Based on these considerations, Yaqut’s camp has asked the South Jakarta District Court judge Sulistyo Muhammad Dwi Putro to annul the three search-and-seizure warrants (Sprindik) that underpinned KPK’s legal processing of him as a suspect in the alleged Haj quota addition case. The three letters are: Sprin.Dik/61/DIK.00/01/08/2025 dated 8 August 2025; Sprin.Dik/61A.2025/DIK.00/01/11/2025 dated 21 November 2025; and Sprin.Dik/01/Dik.00/01/01/2026 dated 8 January 2026.
“Having listened to and granted the applicant’s request in full,” said another Yaqut legal representative, Andi Safran.
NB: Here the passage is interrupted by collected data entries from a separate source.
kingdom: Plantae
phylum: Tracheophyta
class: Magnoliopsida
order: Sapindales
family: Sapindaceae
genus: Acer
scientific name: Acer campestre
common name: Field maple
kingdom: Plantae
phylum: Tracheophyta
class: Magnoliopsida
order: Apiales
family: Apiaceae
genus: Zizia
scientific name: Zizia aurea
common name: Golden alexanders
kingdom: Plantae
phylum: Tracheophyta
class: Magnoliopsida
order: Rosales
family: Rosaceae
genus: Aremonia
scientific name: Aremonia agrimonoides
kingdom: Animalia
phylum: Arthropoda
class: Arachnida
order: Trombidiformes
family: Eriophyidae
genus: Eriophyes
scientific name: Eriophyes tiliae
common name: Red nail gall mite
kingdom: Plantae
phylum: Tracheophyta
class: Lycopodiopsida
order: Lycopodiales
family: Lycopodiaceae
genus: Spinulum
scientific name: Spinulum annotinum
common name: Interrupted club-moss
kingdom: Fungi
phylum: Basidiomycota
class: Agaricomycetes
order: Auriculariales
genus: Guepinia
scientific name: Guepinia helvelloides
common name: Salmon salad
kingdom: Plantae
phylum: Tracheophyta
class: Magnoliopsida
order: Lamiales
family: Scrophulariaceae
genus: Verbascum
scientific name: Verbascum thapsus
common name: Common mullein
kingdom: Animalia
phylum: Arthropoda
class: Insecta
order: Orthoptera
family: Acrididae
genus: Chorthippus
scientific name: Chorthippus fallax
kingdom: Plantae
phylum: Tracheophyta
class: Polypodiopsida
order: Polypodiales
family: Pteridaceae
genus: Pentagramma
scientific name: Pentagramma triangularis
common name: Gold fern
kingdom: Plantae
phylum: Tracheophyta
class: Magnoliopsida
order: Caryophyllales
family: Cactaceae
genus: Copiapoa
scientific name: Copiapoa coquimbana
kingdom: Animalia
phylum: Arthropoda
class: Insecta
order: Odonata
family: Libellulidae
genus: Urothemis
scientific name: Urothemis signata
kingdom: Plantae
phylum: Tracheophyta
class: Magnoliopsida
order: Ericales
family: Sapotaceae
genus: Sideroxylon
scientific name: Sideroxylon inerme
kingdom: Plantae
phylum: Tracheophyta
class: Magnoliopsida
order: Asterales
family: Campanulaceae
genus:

Yaqut, along with his Special Assistant Ishfah Abidal Aziz alias Gus Alex, had been named by the KPK as suspects in the case of alleged corruption over additional Haj quotas. However, neither has been detained.
Nevertheless, the KPK has asked the Directorate General of Immigration to once again prevent Yaqut and Ishfah from leaving the country for a period of six months up to 12 August 2026.
In the investigation process, the KPK has raided multiple locations, including Yaqut’s residence in Condet, East Jakarta; a Haj and Umrah travel agency in Jakarta; a government official from the Ministry of Religious Affairs in Depok; and the Haj and Umrah Directorate General (PHU) space within the Ministry. A large amount of evidence, including documents and Electronic Evidence (BBE), is believed to be related to the case.